2012 Renewal — How to dress for weather and temperature when running and walking long distance

Mark Russell is one of the owners of Metro Run and Walk and is an avid walker and runner.

Mark Russell is one of the owners of Metro Run and Walk and is an avid walker and runner.

Tale of the Tape Through Week Twelve

Weight:  January 1 = 189, March 23 = 177.0  12 weeks,  loss of 12.0 lbs.  At target 1 lb per week pace.

Mileage: Week 12 run/walk miles: 46.5.  Avg weekly mileage: 36.9.  Above target min of 35 mi/wk.

If you make good apparel decisions, you can stay comfortable on your long days

I just did a 20 mile long run as I get ready for my April 22 marathon.  Conditions at dawn were low 50s, drizzle, and a breeze.  I looked around at some of my companion runners, and they were wearing a wide variety of things — from shorts and a simple t-shirt, to full tights and a jacket.  Above 60 degrees it is easy — shorts and a shirt.  But below that, and in varying conditions, there are three key things to remember when choosing what to wear for any run & walk:

  • Base (innermost) layer
  • Shell (outermost) layer
  • The 20 degree rule

Base (innermost) layer

In nearly all cases when you wear multiple layers, the base layer will tend to be snugger fitting and be made of performance, moisture wicking fabric.  It will keep your skin drier by taking the sweat off your skin and moving to the next layer (or outside for evaporation), and it will provide an insulation layer for temperature regulation.  At longer distances, pay particular attention to seams and other potential abrasion points and chafing — you may want to experiment with anti-chafe products like Body Glide.   If the base layer is a bit rough, you will sure know it when you hit that nice hot soapy shower afterwards…

Shell (outermost) layer

If you have layers, make sure the outermost is consistent with the weather elements.  If it will be rainy, your shell should help repel the water.  Note that rarely should this layer be ‘waterproof’, since that implies sealed seams with no ability to vent out perspiration moisture.  Moisture resistance is the better characteristic. More commonly this would be something like a hyper-light jacket, wind-shirt, or maybe a tyvek zipup.  Keeping this layer as light at possible lets you put it on / take it off as you exercise and exertion level and external temps vary.  They are perfect to tie around your waist to keep them handy.  Note that if is is clear with no rain, then the shell layer can be most anything — even a cotton tshirt.  An extra tip:  if sunny, choose your shell color wisely.  A black shell will warm you much more than a white one.

The 20 degree rule

For years I have dressed for my running by the 20 degree rule.  This rule suggests the amount and type of clothing needed for a medium exertion run.  Simply put, dress for your run as if you were planning a sedentary outside activity (like standing/sitting and watching a football game) with the same conditions plus 20 degrees.
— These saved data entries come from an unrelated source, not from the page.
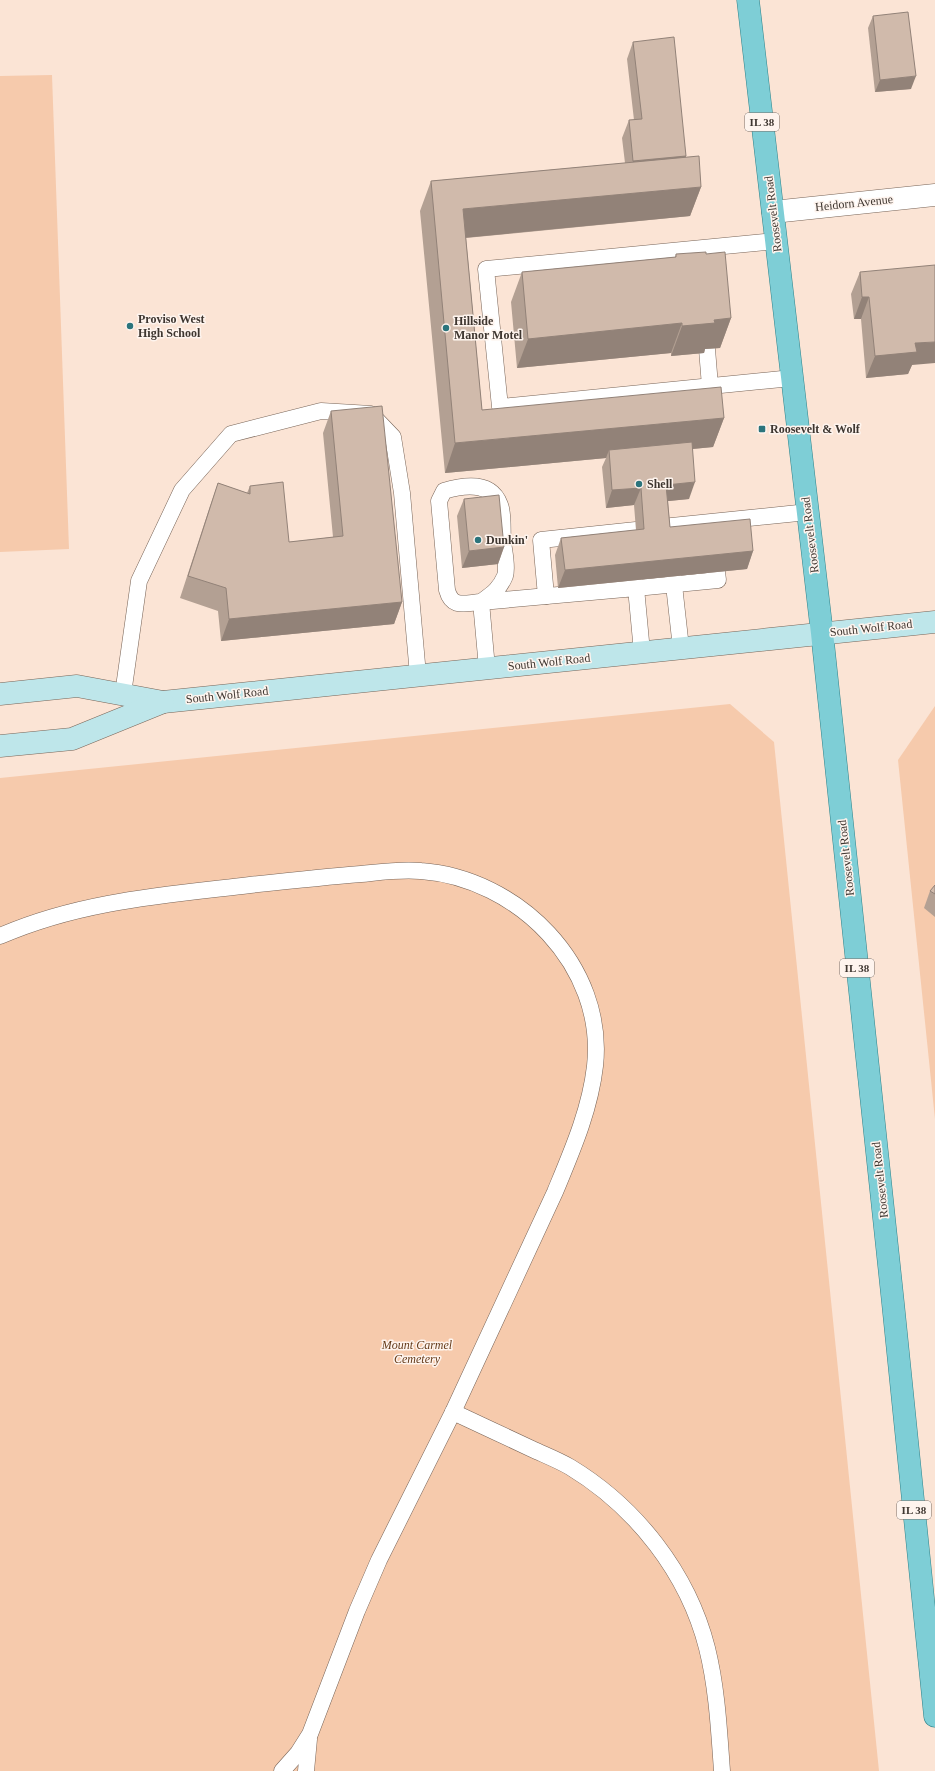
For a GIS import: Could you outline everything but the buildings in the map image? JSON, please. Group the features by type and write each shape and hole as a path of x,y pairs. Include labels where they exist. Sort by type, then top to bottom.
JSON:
{"main road":[{"name":"Roosevelt Road","path":"748,0 822,633 894,1311 935,1716"},
{"name":"South Wolf Road","path":"0,746 72,739 163,702 935,622"},
{"name":"South Wolf Road","path":"0,694 77,686 163,702"}],"street":[{"name":"Heidorn Avenue","path":"773,212 935,195"}],"lane":[{"path":"776,240 699,255 486,269 500,407 792,378"},
{"path":"707,349 710,386"},
{"path":"123,694 139,581 182,490 232,434 321,411 371,414 393,437 402,493 418,675"},
{"path":"480,602 498,589 506,574 500,505 493,493 486,488 478,486 454,488 444,491 439,501 447,590 449,597 456,604 480,602 546,596 587,589 635,584 718,580 717,572"},
{"path":"670,544 665,527 808,512"},
{"path":"713,522 714,539"},
{"path":"546,596 541,540 633,530 631,548"},
{"path":"582,536 583,553"},
{"path":"673,581 681,648"},
{"path":"635,584 642,652"},
{"path":"480,602 487,668"},
{"path":"0,936 48,917 143,897 344,875 408,870 422,871 472,882 495,892 517,905 556,941 572,964 585,989 592,1015 596,1041 590,1094 583,1120 555,1192 453,1412 379,1560 357,1611 310,1734 298,1753 282,1771"},
{"path":"453,1412 569,1466 594,1483 634,1517 653,1539 670,1563 684,1588 707,1647 714,1684 722,1771"},
{"path":"306,1771 310,1734"}],"green space":[{"path":"52,75 69,549 0,552 0,76"},
{"name":"Mount Carmel Cemetery","path":"730,704 774,742 879,1771 0,1771 0,778"},
{"path":"935,706 935,1119 898,760"}],"place":[{"name":"Proviso West High School","path":"130,326"},
{"name":"Hillside Manor Motel","path":"446,328"},
{"name":"Roosevelt & Wolf","path":"762,429"},
{"name":"Shell","path":"639,484"},
{"name":"Dunkin'","path":"478,540"}]}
If it is 58 sunny and calm, try shorts and a t-shirt — just like you would watching a game at 78 sunny and calm.

If 40 cloudy with a stiff wind, try light long pants, shortsleeve base layer, long-sleeve cotton shirt, and hyper-light jacket-like shell — similar to your game attire 20 degrees warmer, keeping the other factors.  I would wear a hat, and might start with light gloves.  If the wind dies down, the shell and the gloves come off.

If 25 partly cloudy with a light breeze, try heavier pants/tights, base layer on top, plus 2 medium weight layers.  Or if you have a heavier shell layer, maybe like a fleece, then that might suffice with one or 2 light layers underneath.  Good gloves, stocking hat, and maybe a neck/face cover will be needed, too.

If a low exertion activity, like easy jog or a medium walk, the rule might be flexed to 10 degrees.  For high exertion, like running a race for time, it might be more like 30 degrees.  And in all cases, you will need the 1st mile to get warmed up — so expect to be a bit chilly for the starting few minutes.  If having to wait around before starting — like at a race — have a disposable extra outer layer, such as an old stained race-shirt, a thrift store set of pajamas (get creative!!), or a plastic trash bag with cut-out holes for head and arms (my personal favorite).

So — what did I wind up wearing for my weekend 20 miler described above?  Shorts, a performance t-shirt baselayer, and a windshirt shell.  It was perfect.  I had no upper body abrasion due to my base layer (try them out at lower mile runs first).  The shell kept a lot of the drizzle off me and kept the chilly wind from cutting through me.  I thought I was going to tie it off around my waist earlier, but the shell stayed on until the last stretch home.